SOURCE EXTRACT:

What was that instrument I was playing after sleep fell on me and obliged me to take an early evening nap? It looked a bit like a set of pan pipes, but I strummed it with my fingers. It seemed to be organic, vegetal, like a dried gourd with multiple tubes, orange and yellow in color. The music it made was enchanting. I was playing it in a jungle setting, near where a river joined the sea, maybe somewhere along the coast of Brazil.     
     I write scenes and questions like these in my journal at any hour. Its what writers do. It's what active dreamers must do if they are going to get really good at dreaming. 
     At 1:00 a.m. on one of these winter nights I sit down to a plate of linguine with home-made bolognaise sauce, heavy on garlic, fresh-grated romano and a glass of fine St. Emilion. Since I skipped dinner and this followed an early evening nap, does it count as breakfast or a late supper? My body is thankful either way.
    If the Muse is looking for me she will almost always find me prowling around indoors between 3:00 and 5:00 a.m. On winter days at home I often take an early evening nap and then stay up until after lunch. I grab a couple of sleep periods - rarely more than a couple of hours each - in a 24 hour cycle. Sleep researchers call me a "biphasic sleeper". Few of them seem to grasp that it is not necessary to sleep in order to dream. I am a biphasic sleeper and an omniphasic dreamer.

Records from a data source
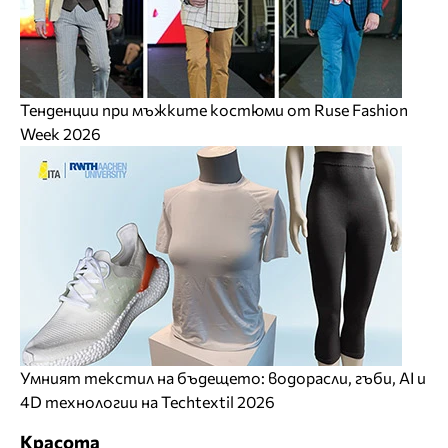
Тенденции при мъжките костюми от Ruse Fashion
Week 2026
Умният текстил на бъдещето: водорасли, гъби, AI и
4D технологии на Techtextil 2026
Красота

PROBLEMS TO SOLVE:
[1] According to the essay on sleep and dreaming, between which hours will the Muse almost always find the writer prowling around indoors?
[2] Write the next part of the essay on sleep and dreaming, beginning after its final sentence.

RESPONSES:
[1] Between 3:00 and 5:00 a.m.

[2]
    One of my favorite ways to dream is to laze in bed in a state of horizontal meditation after waking. It is in this liminal place between sleep and awake that marvelous things become available. I find myself looking at a parade of faces, or a kind of travel video, offering multiple itineraries and destinations for lucid dream expeditions.
    I check in with my dreaming family at any hour. There are hundreds of them gathered for my new virtual course in Active Dreaming for The Shift Network, sharing fabulous narratives of mystery and adventure,or terror and beauty, inviting each other to play dream detective and shaman of the breakfast table or the supper club. Who was that African princess with gold dust on her face? Who was that tall young Irish lady, regal as one of the lordly ones of the Sidhe, who showed me an illustrated book filled with magic and ancestral tears?
    I flit like a hummingbird from book to book in my personal library, drinking from different styles and visions. I am reminded by Marguerite Yourcenar, in Dreams and Destinies, that a dream report can be written as a prose poem, without need of developing the story or adding commentary or analysis. I am dazzled, again, by the crazy-brilliant mind of Philip K. Dick, as he follows his own manic encounters with God (or the Archon), pre-Socratic philosophy, a Roman Empire that never ended, and mind-incinerating quantities of dope in his autobiographical Valis. I consider Seth's insistence in The Nature of the Psyche that each of us is both male and female and picture him in conversation about this with Jung.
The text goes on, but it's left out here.